Extensive laboratory and also in-man use has proven these stents to be safe and effective. Its use is so widespread and popular now that newer and better stents have come into the market.

The original type of bare-metal stainless steel stents, had a re-narrowing rate of about 20-30%, better than POBA re-narrowing rates of 30-60%, but still unacceptably high, especially in the diabetic patients. Stents, however, were very useful to treat artery dissection, which sometimes complicates POBA. It is important to note that BMS is relatively cheap. Like all devices there are problems. The problem with BMS is the risk of acute stent thrombosis (blood clotting in the stent), often due to failure to take certain blood thinning medications, or procedural technical problems. Of course there is also the problem of a 20-30% risk of re-narrowing, for which reason, the drug-eluting stents were invented.

B. The drug-eluting stents (medicated stents) or DES for short

These stents were recently introduced into the market (as late as 2002) to combat the POBA and BMS problem of re-narrowing. The DES is a stainless steel stent coated with a polymer, onto which a drug is bonded. It reduces re-narrowing on the stent coating, lessening scar tissue formation.

Currently, there are two medicated stents that are FDA and CE mark approved – the Cypher stent which contains the drug sirolimus, and the Taxus stent which contains the drug paclitaxel. There are a few other DES that are CE mark-approved but not yet FDA-approved.

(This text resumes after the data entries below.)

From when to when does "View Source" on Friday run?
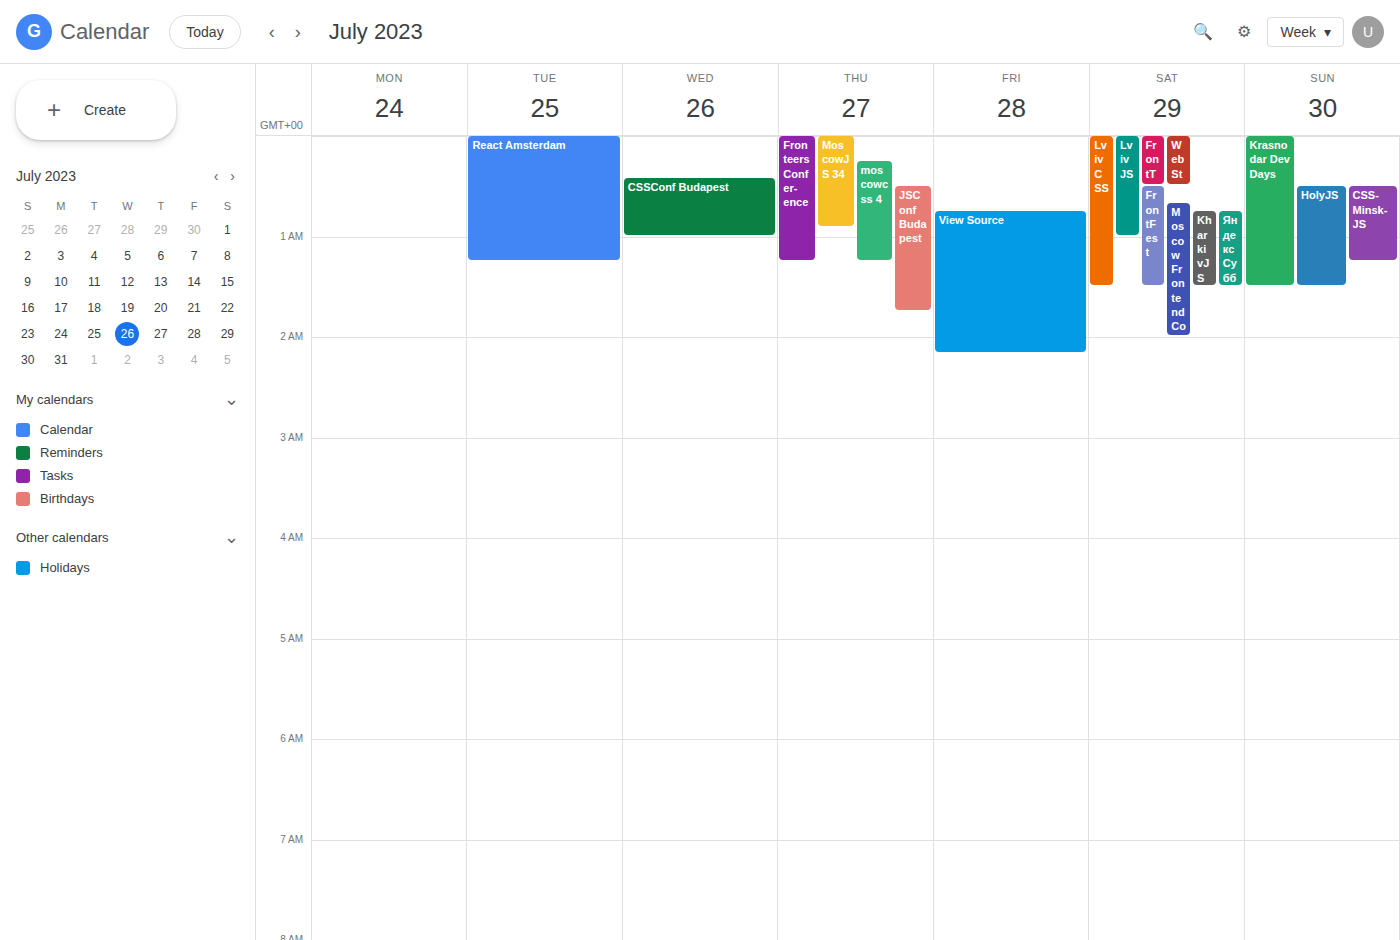
12:45 AM to 2:10 AM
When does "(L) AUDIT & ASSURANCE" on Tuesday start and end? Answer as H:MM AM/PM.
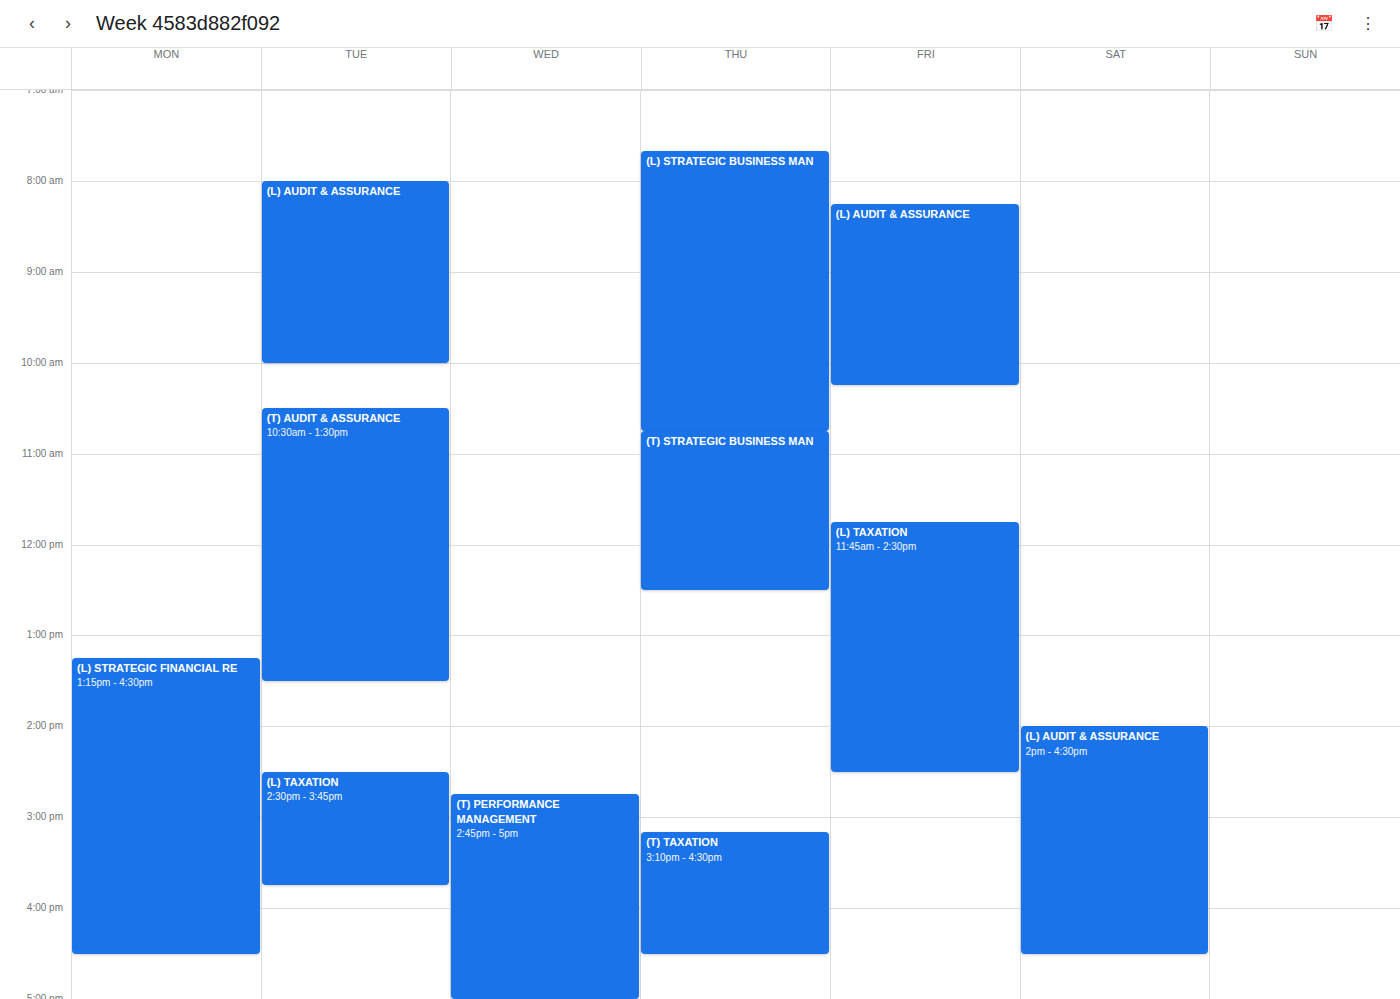
8:00 AM to 10:00 AM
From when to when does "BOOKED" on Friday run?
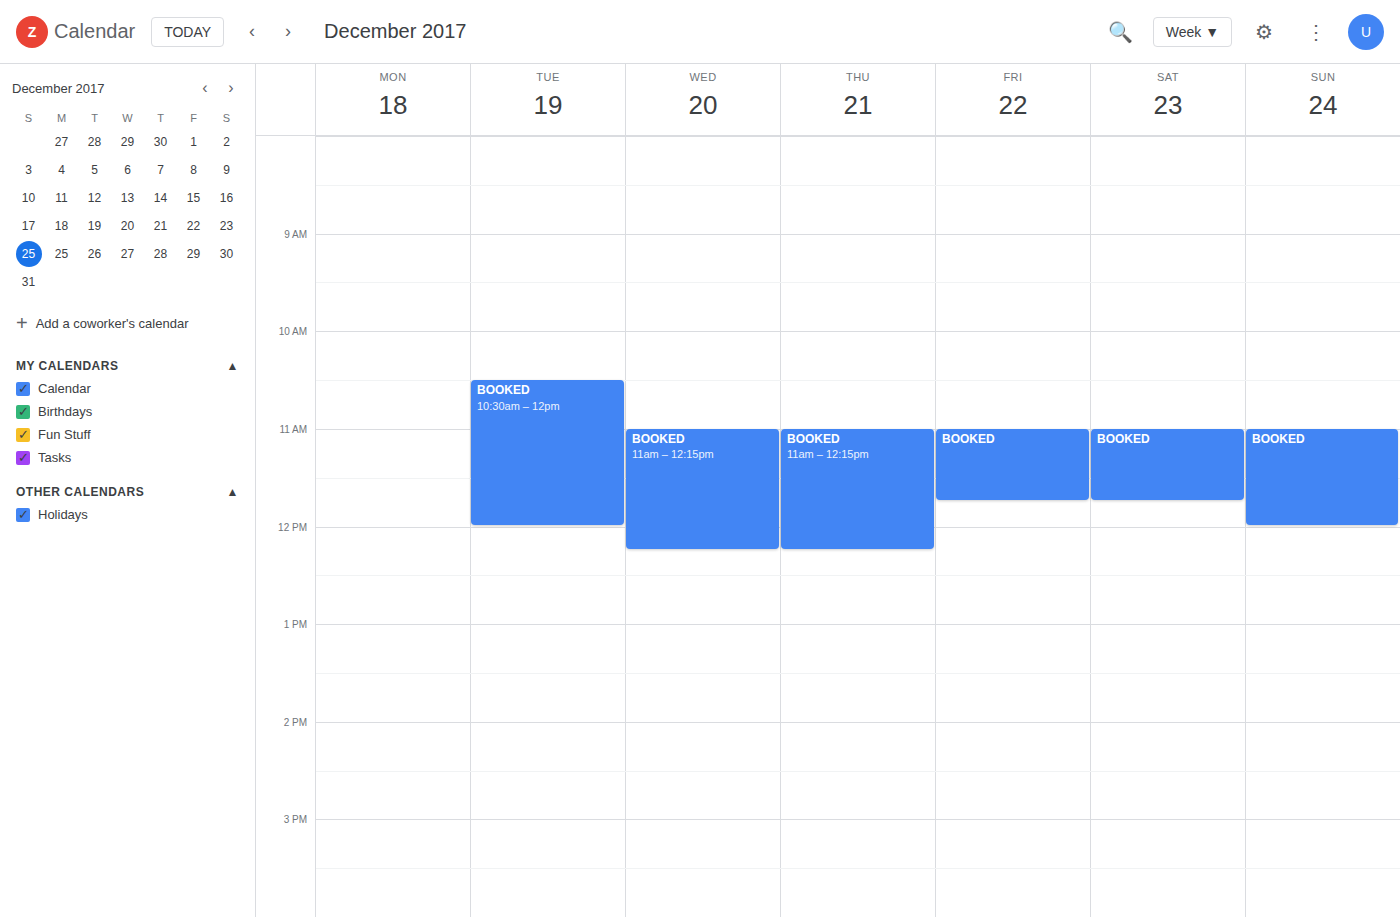
11:00 AM to 11:45 AM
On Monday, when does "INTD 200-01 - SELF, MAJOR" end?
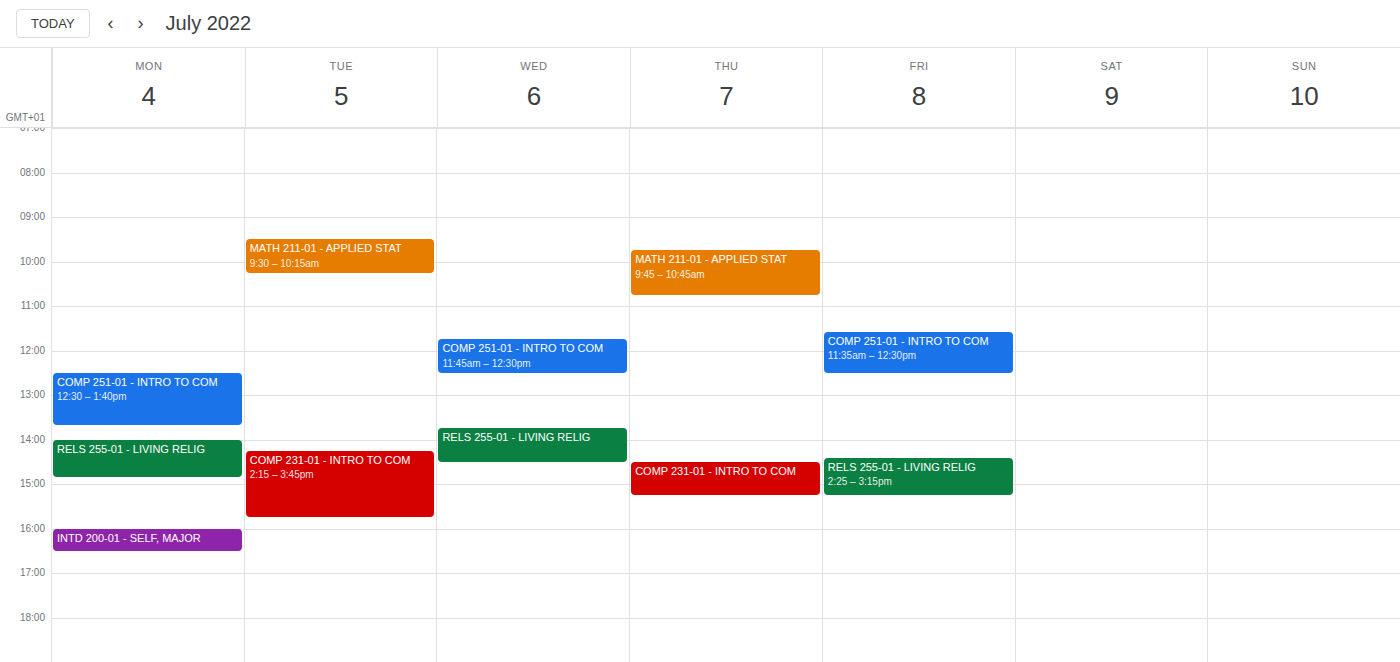
4:30 PM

The biggest benefit of DES is a very low re-narrowing rate (less than 5%). In diabetes, this re-narrowing rate may be about 10%, making this a major advancement in the treatment for CAD.

Although there were initial worries about their safety, over time and wider usage, they have both been proven to be very safe and effective. As more and more DES are implanted, they pose a serious threat to coronary artery bypass surgery. To date, more then 4.5 million DES have been implanted, despite the fact that DES are expensive, costing an average US$2,500 (RM9,250) each.